If you make something that really stimulates the addiction molecule in users, we will reward you.
We’ll give you fame and fortune. We’ll put your work in front of the world.
Post something stupid, and 2.8 million people will see it.
Post something real and fifty of your followers might see it if you’re lucky.
There has been a change. Your followers don’t see what you do anymore.
They are not like email subscribers. There’s no guarantee what you make will make it through.
The new middleman is the algorithm.
And you don’t get paid to make crack for it to push.
But you get your share of the dope in the shape of likes and reach.
LOST
Before you know it you’re in a room surrounded by people who don’t know you.
Having to perform an act that isn’t you.
Aaron is in a cupboard at MIT. He’s pulling more academic journals than you can imagine into his laptop.
You see, he’s at a mega-uni and he’s got the privilege of being able to access articles you and me can’t.
We’d have to pay. And a lot for it.
So he’s grabbing the lot, and he’s going to liberate it.
The FBI shaped eye in the sky swoops.
His manifesto is waved around in court.
He’s looking at thirty years, more than Diddy in jail, and a million-dollar fine. That’s two times Diddy.

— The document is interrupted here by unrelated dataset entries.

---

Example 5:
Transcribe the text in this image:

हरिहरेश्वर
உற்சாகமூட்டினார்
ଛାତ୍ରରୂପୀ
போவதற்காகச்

Aaron committed suicide in 2013.
And Facebook seized algorithmic control of Instagram.
Platforms start cannibalising the open web.
And the owners of knowledge, surveillance and attention colonise the landscape.
Aaron never got to see TikTok, thanks g-d.
And me, well, I’ve abandoned the socials.
Nobody there knew who I was anyway, it turned out.
So here I am, writing longer. Going deeper.
And this, at least for now, will be the place online you can find me.